Bei, Fei e Feis. Una “troika” salva-Europa

Alberto Quadrio Curzio Economista, presidente emerito Accademia dei Lincei

Nel mio precedente intervento ho avuto modo di dire che non serve un Piano Marshall, ma un Piano Delors/Draghi e che per contrastare la pandemia di Coronavirus, con Bei e Fei, l’Europa potrebbe mobilitare 1000 miliardi. Ho accentuato il ruolo delle complementarietà tra pubblico e privato da un lato e tra economia monetaria e economia reale dall’altro, per superare la terribile crisi in cui siamo.

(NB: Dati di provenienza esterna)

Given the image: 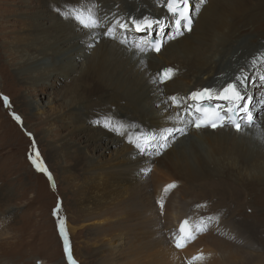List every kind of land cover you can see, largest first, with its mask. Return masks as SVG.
Returning a JSON list of instances; mask_svg holds the SVG:
<instances>
[{
	"label": "bare ground",
	"instance_id": "1",
	"mask_svg": "<svg viewBox=\"0 0 264 264\" xmlns=\"http://www.w3.org/2000/svg\"><path fill=\"white\" fill-rule=\"evenodd\" d=\"M132 1L90 0L96 14L102 20L108 18L103 27L91 32L58 11L78 4L89 6V0H23L12 10V24L19 28L10 31L6 49L17 62L20 79L53 91L59 77L70 81L67 94L42 104L51 114L45 121L49 140L56 136L59 122L68 132L57 147L50 148L66 165L62 179L77 202L73 222L67 216V235L80 233L82 252L93 264H186L181 249L171 243L170 233L186 217L208 216L204 215L208 206L218 220L213 221L211 235L203 244L210 251L202 253L226 251L232 246L229 242H236L243 252L234 264L264 263V258L255 256V244L247 242L259 239L249 238L237 215L240 207L257 206L248 197L264 189V112L240 132L229 126L192 130L188 115L183 117L185 123H179L177 113L182 109L169 99L188 97L205 87L218 89L243 73L249 78L244 92L245 98H251V113L260 107L264 41L259 39L261 29L245 33L249 27L242 25L240 17L250 15V24L261 28V6L256 0L196 4L194 9L200 10L193 17L192 32L175 39L169 38L174 30L166 27L148 33L121 32L117 26L115 38L104 37L116 18L123 22L129 17H149L172 23L163 0ZM258 3L264 6V0ZM145 6L147 10L140 11ZM148 37L164 43L158 55L134 48ZM172 67L179 74L168 83H159L157 73ZM60 98L63 102H57ZM32 105L36 113H44L41 103ZM104 117L124 125L123 134L109 128L87 133L91 122ZM172 128L185 132H174L175 138L169 137L171 142L161 154L151 153L148 158L136 148V143L146 148V139L152 136L162 143L159 137ZM172 183L175 187L164 193V187ZM234 198H240V203H233Z\"/></svg>",
	"mask_w": 264,
	"mask_h": 264
},
{
	"label": "rangeland",
	"instance_id": "2",
	"mask_svg": "<svg viewBox=\"0 0 264 264\" xmlns=\"http://www.w3.org/2000/svg\"><path fill=\"white\" fill-rule=\"evenodd\" d=\"M22 1L0 0V264H67L63 240L58 231L54 210L58 205L60 206L59 215L63 217L66 226L67 216L69 222H73L74 206L77 205V202L72 197V189H68L62 179V171L66 165L57 156V151L50 148L57 147L62 137L68 132L65 131L64 124L59 122L54 129L56 136L54 138L50 137L51 139L49 140L48 134L51 133L47 130L48 126L45 121L49 119L51 114L46 108V104L45 106L42 104L49 100L53 102L54 97H61L67 94L70 88V81L65 80L62 76L59 77L55 83L56 89L53 91L52 87L44 85L35 88L34 85L24 83L17 75L15 71L17 62L14 56L6 49V45L11 41L9 39L11 36L10 31L19 28L12 24L13 21L11 19L14 17L12 10L16 8L15 5ZM211 1L207 0L206 5H210ZM259 1L256 0L255 4L261 6L259 12H264V6L258 3ZM132 2L138 3L134 0ZM195 6L196 3L193 0V9ZM141 10H147V7H140ZM152 10L151 12H154ZM137 18L140 19L139 17ZM240 19L244 21L243 26L249 27L244 31L245 33H249L251 29H261L258 34L262 36L259 39L263 43L264 24L261 25V28H258L257 24L252 26L250 24L252 19L248 14H243ZM171 24L168 21L165 29L174 30ZM118 30H120L119 27ZM54 92L56 93L54 94ZM4 97L8 98V106L5 105ZM258 97L261 100V105L252 114L253 119L256 120L264 112V93H261ZM57 102H63L62 98L57 100ZM32 103H41L44 113L39 111L37 112L38 116L35 115L37 113ZM261 109H263L262 113ZM13 114L19 116L20 121L15 120ZM104 129L106 127L102 126V124H92L91 122L85 130H87V133L93 134L98 130ZM75 142L80 143L77 140ZM33 143L39 150L48 170L49 168L52 169L50 170L51 172L53 171L51 174L56 187L50 188L48 177L35 171L28 159L29 153L33 150ZM158 146L159 142L150 149L151 152L146 150L144 156L150 158V154L155 152ZM147 148L148 145H146L145 149ZM161 150L159 151L160 154ZM89 152L90 154L95 153L93 148L89 149ZM52 155L55 156L54 159ZM74 172L76 173L77 171L75 170ZM263 190L256 189L252 192L253 195L248 197L249 200L254 201L251 205L257 204L259 207H246L247 209L240 207L237 210L238 217H241V222L243 225L245 224V229L243 230L248 232L246 233L249 238L254 236V238L259 239V241L247 239V242L255 244L256 250H258V254L255 256L261 258H264V203L258 204L257 202L264 201ZM257 195L259 196L258 198H256ZM232 201H234L233 203H240V198H234ZM213 205L216 207V203ZM204 210L206 212L204 215L211 216V209L208 206ZM247 224L252 227H248ZM250 228L252 229L251 231ZM209 235H211L210 230L200 234V237L192 241L186 250L183 251L181 249L180 252L184 258L190 260L200 252L210 251L203 245L208 241ZM67 236L73 256L78 261V264H93L94 262L82 252L80 233L76 231L72 236ZM229 243L232 246L227 248L226 251L219 249L218 252L206 255L208 257L206 260L197 261L196 264L237 263L240 257L239 254L243 252V247L239 245L240 243ZM258 263L256 261L254 264Z\"/></svg>",
	"mask_w": 264,
	"mask_h": 264
},
{
	"label": "snow or ice",
	"instance_id": "3",
	"mask_svg": "<svg viewBox=\"0 0 264 264\" xmlns=\"http://www.w3.org/2000/svg\"><path fill=\"white\" fill-rule=\"evenodd\" d=\"M196 4L206 3L207 0H195ZM163 7L167 10L169 15L172 17V28L174 29L175 35L170 36V39H175L176 36H182L185 32H190L192 30L193 17L199 12V7L197 6L193 9V0H163ZM61 11V15L65 18L73 19L80 27L85 30L93 31L95 29L104 26V23L108 19L105 17L103 20L96 14L95 5L91 4L89 0V6L85 5H75L69 6ZM119 27L121 32L126 31H136V32H148L151 33L157 29H162L167 27V24L160 19L142 17L140 19H135L129 17L126 21H121L120 18H116L112 23L111 27L104 33L107 36L115 38V30ZM122 43L125 41H121ZM147 45V46H145ZM134 48L139 53H146L148 51L160 52L161 42L159 40H152L150 37L141 38V40L134 44ZM174 75V70L169 68L157 73V80L159 83H164L166 80L171 79ZM264 79V77H261ZM249 84V78L243 73L237 76L232 81L224 84L218 89L204 88L192 92L188 97L177 98L175 96L169 97L172 103L176 107H183L184 113H177V118L179 123H185L183 115L192 116V120L188 123L200 129L202 127H211L213 129L217 127H233L236 131H241L245 126H252L253 117L251 113V98H245V92ZM5 105L8 106V98L4 97ZM217 99L222 100L224 103L220 105H214L208 107L207 104L211 100ZM190 101V103H188ZM210 117V118H209ZM13 118L20 121V117L13 114ZM95 123L102 124V126L109 128L112 131H116L119 134H123L120 130L125 126L114 122L112 117H104L95 121ZM178 132L183 135L185 132L184 128H172L167 129L165 134L159 137V146L152 155H158L160 149L168 146L171 142L169 137L175 138L172 134ZM139 139V137H137ZM129 142H133L131 137H129ZM148 148L145 149L141 144L136 143V148L140 149L141 152L150 150L157 143V138L155 136L146 139ZM28 159L32 163L33 167L43 174H45L49 181H53V176L48 170L47 166L44 164L39 150L35 147L33 143V150L29 153ZM144 172H150V169H144ZM53 186L54 183H53ZM175 184H168L164 187L163 192L167 193L170 189L174 188ZM161 209H163V195L160 200ZM204 207L203 205H197L196 208ZM60 206L54 210V215L57 218V227L60 236L63 240L65 258L67 264H78V261L74 258L70 241L67 236V230L65 226V221L63 217L59 215ZM218 220V217L214 216H200L198 219L193 220L192 217H186L181 221L179 227L170 233V241L177 249L186 248L192 241H194L200 234L209 230L213 221ZM206 257L202 252L193 256L186 264H196L197 261H204Z\"/></svg>",
	"mask_w": 264,
	"mask_h": 264
},
{
	"label": "water",
	"instance_id": "4",
	"mask_svg": "<svg viewBox=\"0 0 264 264\" xmlns=\"http://www.w3.org/2000/svg\"><path fill=\"white\" fill-rule=\"evenodd\" d=\"M263 109H261V113H262Z\"/></svg>",
	"mask_w": 264,
	"mask_h": 264
}]
</instances>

Jacques Delors, che fu presidente della Commissione europea per tre mandati dal 1985 al 1995, contribuì con Helmut Kohl e Francois Mitterrand (un terzetto eccezionale!) a una svolta storica nella costruzione europea. Non tutto quanto fatto dal presidente Delors è condivisibile, ma la sua impostazione per un’Europa comunitaria orientata al XXI secolo è cruciale. Per questo ne tratto qui.

Jacques Delors: crescita, competitività e occupazione

Una sintesi dei programmi di Delors, non pochi realizzati ed altri prefigurati, si trova nel Libro Bianco del 1993: “Crescita, competitività e occupazione. Le sfide e le vie da percorrere per entrare nel XXI secolo”. Da questo Libro Bianco si dovrebbe ripartire sia per l’impostazione pragmatica istituzionalmente mista Federalista-Confederalista-Funzionalista della costruzione europea, sia per tenere salde le potenzialità e le finalità dell’economia reale e strutturale europea.

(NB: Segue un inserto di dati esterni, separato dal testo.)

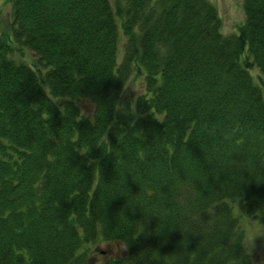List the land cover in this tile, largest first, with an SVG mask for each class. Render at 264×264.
I'll return each mask as SVG.
<instances>
[{
  "label": "trees",
  "instance_id": "obj_1",
  "mask_svg": "<svg viewBox=\"0 0 264 264\" xmlns=\"http://www.w3.org/2000/svg\"><path fill=\"white\" fill-rule=\"evenodd\" d=\"M7 1L0 264H257L232 204L264 227V0L232 35L211 0Z\"/></svg>",
  "mask_w": 264,
  "mask_h": 264
},
{
  "label": "rangeland",
  "instance_id": "obj_2",
  "mask_svg": "<svg viewBox=\"0 0 264 264\" xmlns=\"http://www.w3.org/2000/svg\"><path fill=\"white\" fill-rule=\"evenodd\" d=\"M210 1V0H209ZM243 0H211L212 4L218 10V14L221 20V30L224 35H232L238 32V28L244 23V13L242 9ZM12 6L7 0H0V33L3 36H10L12 28ZM124 40L122 37L119 39L118 51L120 57L118 61L121 60L122 45ZM11 57L16 61L25 62L32 64L35 61L34 54L27 50L26 48H19L16 44H12V54ZM251 75L254 80L258 79L260 76L259 72L252 69ZM144 77L138 75V77H131L124 86V91L122 94L123 102L134 103L136 98L144 91L143 88ZM264 94V88H263ZM233 211L239 219L240 228L245 234V246L248 251L252 254L257 264H264V227L257 223L256 221L251 220L247 215H245L242 206L238 203H234ZM91 256L93 258L90 264H102L106 257L101 255L99 250H106L108 253L120 255L125 250L120 245H109L102 246L100 244H95L91 248ZM99 253V254H98Z\"/></svg>",
  "mask_w": 264,
  "mask_h": 264
},
{
  "label": "clouds",
  "instance_id": "obj_3",
  "mask_svg": "<svg viewBox=\"0 0 264 264\" xmlns=\"http://www.w3.org/2000/svg\"><path fill=\"white\" fill-rule=\"evenodd\" d=\"M125 247H126V245H125Z\"/></svg>",
  "mask_w": 264,
  "mask_h": 264
}]
</instances>
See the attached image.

Delors volle il Libro Bianco per “prendere le decisioni – decentrate, nazionali o comunitarie – che ci permettano di creare la basi di uno sviluppo sostenibile, di lunga durata, delle economie europee, mettendole in grado di far fronte alla concorrenza internazionale e creando al tempo stesso milioni di posti di lavoro necessari”. In altri termini per “una nuova sintesi tra gli obiettivi che la società persegue (il lavoro come fattore d’integrazione sociale, la pari opportunità) e le esigenze dell’economia (la competitività e la creazione di posti di lavoro)”.

Il Libro Bianco declina così le politiche sia per la competitività globale sia per lo sviluppo intraeuropeo equilibrato fatto dal mercato interno, ma anche dagli investimenti nelle reti infrastrutturali transeuropee, nella ricerca scientifica e nella tecnologia, nell’istruzione, nella digitalizzazione e nelle biotecnologie, nella transizione alle tecnologie pulite e al risparmio delle risorse. Sono programmi di 30 anni fa che anticipano il XXI secolo.